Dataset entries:

========================

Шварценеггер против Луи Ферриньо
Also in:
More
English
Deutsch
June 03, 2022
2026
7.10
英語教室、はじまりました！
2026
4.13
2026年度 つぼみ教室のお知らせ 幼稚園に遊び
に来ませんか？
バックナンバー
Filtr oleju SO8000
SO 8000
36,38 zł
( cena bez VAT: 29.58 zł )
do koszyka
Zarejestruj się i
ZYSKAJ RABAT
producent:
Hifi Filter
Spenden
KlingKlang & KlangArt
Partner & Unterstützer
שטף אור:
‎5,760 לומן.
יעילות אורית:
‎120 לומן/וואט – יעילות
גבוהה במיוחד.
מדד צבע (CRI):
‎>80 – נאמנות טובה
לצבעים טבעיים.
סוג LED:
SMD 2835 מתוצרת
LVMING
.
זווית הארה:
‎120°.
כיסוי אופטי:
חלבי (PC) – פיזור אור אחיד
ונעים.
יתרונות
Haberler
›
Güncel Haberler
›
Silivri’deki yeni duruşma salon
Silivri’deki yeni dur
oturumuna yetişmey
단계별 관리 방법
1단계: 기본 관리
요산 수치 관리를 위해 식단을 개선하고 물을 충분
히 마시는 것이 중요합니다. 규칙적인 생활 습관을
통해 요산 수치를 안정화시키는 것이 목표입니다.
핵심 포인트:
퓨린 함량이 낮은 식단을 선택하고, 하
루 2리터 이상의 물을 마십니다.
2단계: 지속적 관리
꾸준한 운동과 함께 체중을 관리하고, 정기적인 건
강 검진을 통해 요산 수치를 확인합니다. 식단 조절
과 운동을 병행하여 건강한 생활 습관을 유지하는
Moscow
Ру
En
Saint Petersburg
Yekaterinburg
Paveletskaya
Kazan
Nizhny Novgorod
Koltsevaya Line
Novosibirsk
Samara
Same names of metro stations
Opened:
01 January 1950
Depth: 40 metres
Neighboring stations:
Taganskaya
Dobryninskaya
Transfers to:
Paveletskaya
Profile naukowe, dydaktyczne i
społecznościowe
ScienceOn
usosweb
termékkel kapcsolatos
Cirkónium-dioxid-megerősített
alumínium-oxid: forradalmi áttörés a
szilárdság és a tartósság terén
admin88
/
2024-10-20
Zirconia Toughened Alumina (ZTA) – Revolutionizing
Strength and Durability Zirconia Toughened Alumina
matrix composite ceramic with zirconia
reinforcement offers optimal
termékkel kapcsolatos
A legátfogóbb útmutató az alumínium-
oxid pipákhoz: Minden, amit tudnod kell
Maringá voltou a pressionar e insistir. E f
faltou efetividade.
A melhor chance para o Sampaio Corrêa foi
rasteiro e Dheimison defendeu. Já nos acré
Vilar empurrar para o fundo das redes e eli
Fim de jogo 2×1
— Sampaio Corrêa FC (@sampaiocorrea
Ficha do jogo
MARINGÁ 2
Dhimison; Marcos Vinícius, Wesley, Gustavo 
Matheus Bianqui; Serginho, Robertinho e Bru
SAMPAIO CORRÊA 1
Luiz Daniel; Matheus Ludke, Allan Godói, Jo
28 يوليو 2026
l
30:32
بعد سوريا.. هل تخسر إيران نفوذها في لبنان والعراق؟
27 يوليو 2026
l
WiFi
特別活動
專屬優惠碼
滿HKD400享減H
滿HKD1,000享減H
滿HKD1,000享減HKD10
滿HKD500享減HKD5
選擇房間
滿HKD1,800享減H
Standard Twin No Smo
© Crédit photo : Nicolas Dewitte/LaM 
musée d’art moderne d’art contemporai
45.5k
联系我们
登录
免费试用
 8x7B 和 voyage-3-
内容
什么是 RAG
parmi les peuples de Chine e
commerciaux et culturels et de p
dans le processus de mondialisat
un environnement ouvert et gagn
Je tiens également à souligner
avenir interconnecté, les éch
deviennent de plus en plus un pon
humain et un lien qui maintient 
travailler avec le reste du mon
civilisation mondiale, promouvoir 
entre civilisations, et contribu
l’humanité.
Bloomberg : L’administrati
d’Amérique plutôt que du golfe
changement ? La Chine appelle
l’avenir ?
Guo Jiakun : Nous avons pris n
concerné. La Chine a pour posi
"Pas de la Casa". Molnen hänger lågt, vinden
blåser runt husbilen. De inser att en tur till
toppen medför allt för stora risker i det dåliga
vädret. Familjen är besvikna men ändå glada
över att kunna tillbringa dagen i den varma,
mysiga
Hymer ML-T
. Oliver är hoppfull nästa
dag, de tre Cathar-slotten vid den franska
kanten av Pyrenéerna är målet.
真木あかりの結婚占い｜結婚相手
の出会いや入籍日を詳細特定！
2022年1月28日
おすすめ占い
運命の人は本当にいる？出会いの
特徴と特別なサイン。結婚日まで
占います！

========================

Format the lines from the start of the entries through the line containing "ZYSKAJ RABAT" as a JSON list of strings, with one string per line and blank lines omitted.

[
  "Шварценеггер против Луи Ферриньо",
  "Also in:",
  "More",
  "English",
  "Deutsch",
  "June 03, 2022",
  "2026",
  "7.10",
  "英語教室、はじまりました！",
  "2026",
  "4.13",
  "2026年度 つぼみ教室のお知らせ 幼稚園に遊び",
  "に来ませんか？",
  "バックナンバー",
  "Filtr oleju SO8000",
  "SO 8000",
  "36,38 zł",
  "( cena bez VAT: 29.58 zł )",
  "do koszyka",
  "Zarejestruj się i",
  "ZYSKAJ RABAT"
]